**Problem details:** Write out every line of text in each of the items below, word for word and in the same order.

**Input for this task:**
╔══
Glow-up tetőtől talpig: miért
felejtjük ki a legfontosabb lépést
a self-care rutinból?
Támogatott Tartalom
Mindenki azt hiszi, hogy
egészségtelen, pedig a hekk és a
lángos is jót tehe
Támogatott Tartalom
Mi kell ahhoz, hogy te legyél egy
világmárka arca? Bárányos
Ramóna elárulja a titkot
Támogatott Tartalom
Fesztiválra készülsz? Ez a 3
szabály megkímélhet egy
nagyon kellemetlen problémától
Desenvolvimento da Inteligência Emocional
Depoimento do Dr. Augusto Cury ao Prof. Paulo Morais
╚══
**Result of the task:**
Glow-up tetőtől talpig: miért
felejtjük ki a legfontosabb lépést
a self-care rutinból?
Támogatott Tartalom
Mindenki azt hiszi, hogy
egészségtelen, pedig a hekk és a
lángos is jót tehe
Támogatott Tartalom
Mi kell ahhoz, hogy te legyél egy
világmárka arca? Bárányos
Ramóna elárulja a titkot
Támogatott Tartalom
Fesztiválra készülsz? Ez a 3
szabály megkímélhet egy
nagyon kellemetlen problémától
Desenvolvimento da Inteligência Emocional
Depoimento do Dr. Augusto Cury ao Prof. Paulo Morais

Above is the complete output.